I have the opportunity to get some cherry plum wood for free. How is cherry plum wood for smoking? What meats is it best for?


----------



## smokein man (Apr 6, 2013)

wouldn't turn down any free wood. I've done turkey with Cherry and was very pleased withe the results


----------



## rstr hunter (Apr 6, 2013)

I'd  take all the cherry I could get.  After trying it, it's myy go to wood for almost anything.  I've done chickens, turkeys, ribs, pork buts, pork loins, bacon, canadian bacon, etc on it and love it.  Haven't done brisket yet on it as I use mesquite for that, but cherry is a very versitile smoking wood.  It's a lighter sweeter taste as is common with fruit woods, but I don't think its as sweet as apple.  If it says anything, I'm buying cherry when I have almost a cord each of dry apple, hickory, and oak I can use.


----------



## cliffcarter (Apr 7, 2013)

pennz said:


> I have the opportunity to get some cherry plum wood for free. How is cherry plum wood for smoking? What meats is it best for?

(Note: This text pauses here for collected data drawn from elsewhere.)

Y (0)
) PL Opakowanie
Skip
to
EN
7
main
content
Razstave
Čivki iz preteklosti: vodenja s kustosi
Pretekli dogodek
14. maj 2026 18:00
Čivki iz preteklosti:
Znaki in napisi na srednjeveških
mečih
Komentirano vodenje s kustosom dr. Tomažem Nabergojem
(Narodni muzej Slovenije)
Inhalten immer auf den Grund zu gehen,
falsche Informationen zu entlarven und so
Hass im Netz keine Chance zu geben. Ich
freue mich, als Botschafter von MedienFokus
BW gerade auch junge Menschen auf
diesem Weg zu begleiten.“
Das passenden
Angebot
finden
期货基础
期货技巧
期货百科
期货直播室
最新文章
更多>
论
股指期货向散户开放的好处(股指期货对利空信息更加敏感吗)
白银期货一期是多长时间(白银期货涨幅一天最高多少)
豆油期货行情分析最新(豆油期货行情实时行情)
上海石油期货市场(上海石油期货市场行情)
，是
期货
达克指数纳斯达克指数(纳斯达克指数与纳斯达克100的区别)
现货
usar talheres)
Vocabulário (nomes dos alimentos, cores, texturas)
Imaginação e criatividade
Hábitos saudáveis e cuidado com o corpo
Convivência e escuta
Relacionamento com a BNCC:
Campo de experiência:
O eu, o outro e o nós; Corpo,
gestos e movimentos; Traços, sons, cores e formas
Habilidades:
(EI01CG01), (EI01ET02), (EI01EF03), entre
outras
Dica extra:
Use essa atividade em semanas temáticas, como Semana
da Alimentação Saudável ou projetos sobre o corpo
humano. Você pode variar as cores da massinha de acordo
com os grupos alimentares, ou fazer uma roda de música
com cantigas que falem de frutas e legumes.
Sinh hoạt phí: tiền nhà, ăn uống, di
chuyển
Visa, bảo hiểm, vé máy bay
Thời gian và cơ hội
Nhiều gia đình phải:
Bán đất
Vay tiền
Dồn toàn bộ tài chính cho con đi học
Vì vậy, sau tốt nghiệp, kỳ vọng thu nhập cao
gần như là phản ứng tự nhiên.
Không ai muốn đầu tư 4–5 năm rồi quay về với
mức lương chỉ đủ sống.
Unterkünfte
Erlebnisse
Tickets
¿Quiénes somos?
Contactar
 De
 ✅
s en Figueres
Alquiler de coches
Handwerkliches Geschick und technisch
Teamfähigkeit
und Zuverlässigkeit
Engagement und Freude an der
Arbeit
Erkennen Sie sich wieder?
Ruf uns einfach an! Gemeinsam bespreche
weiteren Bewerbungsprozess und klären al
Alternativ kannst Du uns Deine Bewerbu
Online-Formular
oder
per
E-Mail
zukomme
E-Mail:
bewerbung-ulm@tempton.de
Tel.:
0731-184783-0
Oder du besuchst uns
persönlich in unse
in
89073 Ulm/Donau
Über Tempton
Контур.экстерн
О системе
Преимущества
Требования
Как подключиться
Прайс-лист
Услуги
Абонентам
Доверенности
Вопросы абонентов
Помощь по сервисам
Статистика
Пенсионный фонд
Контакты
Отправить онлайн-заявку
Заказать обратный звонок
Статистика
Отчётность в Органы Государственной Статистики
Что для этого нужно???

did you mean cherry wood and plum wood or did you mean cherry plum, which is a common name for this tree, the Purple Leaf Plum-

http://dendro.cnre.vt.edu/dendrology/syllabus/factsheet.cfm?ID=459


----------



## pennz (Apr 10, 2013)

I was told it is cherry plum. Not cherry.


----------



## mountainhawg (Apr 10, 2013)

It will be a sweet light smoke similar to cherry but a bit different. Used it a long long time ago when I had plum trees, very nice. Make sure the tree was not sprayed with oils and insecticides within the last couple of years. If it was, pass it up.


----------



## pennz (Apr 11, 2013)

Thanks for the info MontainHawg. I will be picking it up this weekend. It is still green. How long do you think it will take for wood to dry or as they say season? Is it better to split or not split for the drying process?


----------



## mountainhawg (Apr 11, 2013)

pennz said:


> Thanks for the info MontainHawg. I will be picking it up this weekend. It is still green. How long do you think it will take for wood to dry or as they say season? Is it better to split or not split for the drying process?


Branches up to 3 inches about 4-6 months in a dry place. Cut them into a comfortable handling size 12-15 inches. Trunk wood 9 to 12 months

in log form, if split probably 6+ months again in a dry place. Obviously the smaller you split things up the quicker they will dry, still a minimum of 3-6 months. Don't split it all, save whole pieces for next year and out. 

I have trunk pieces cut into 2-3 inch thick pie shaped slabs. I usually will not touch those till needed. Slabs that size take 6-9+ months to dry but they are easy to handle and split down nicely into chunks.


----------



## pennz (Apr 11, 2013)

Great info!   Thank You. I am new at smoking all the info I can get the better. I'll keep you posted on the wood gathering.


----------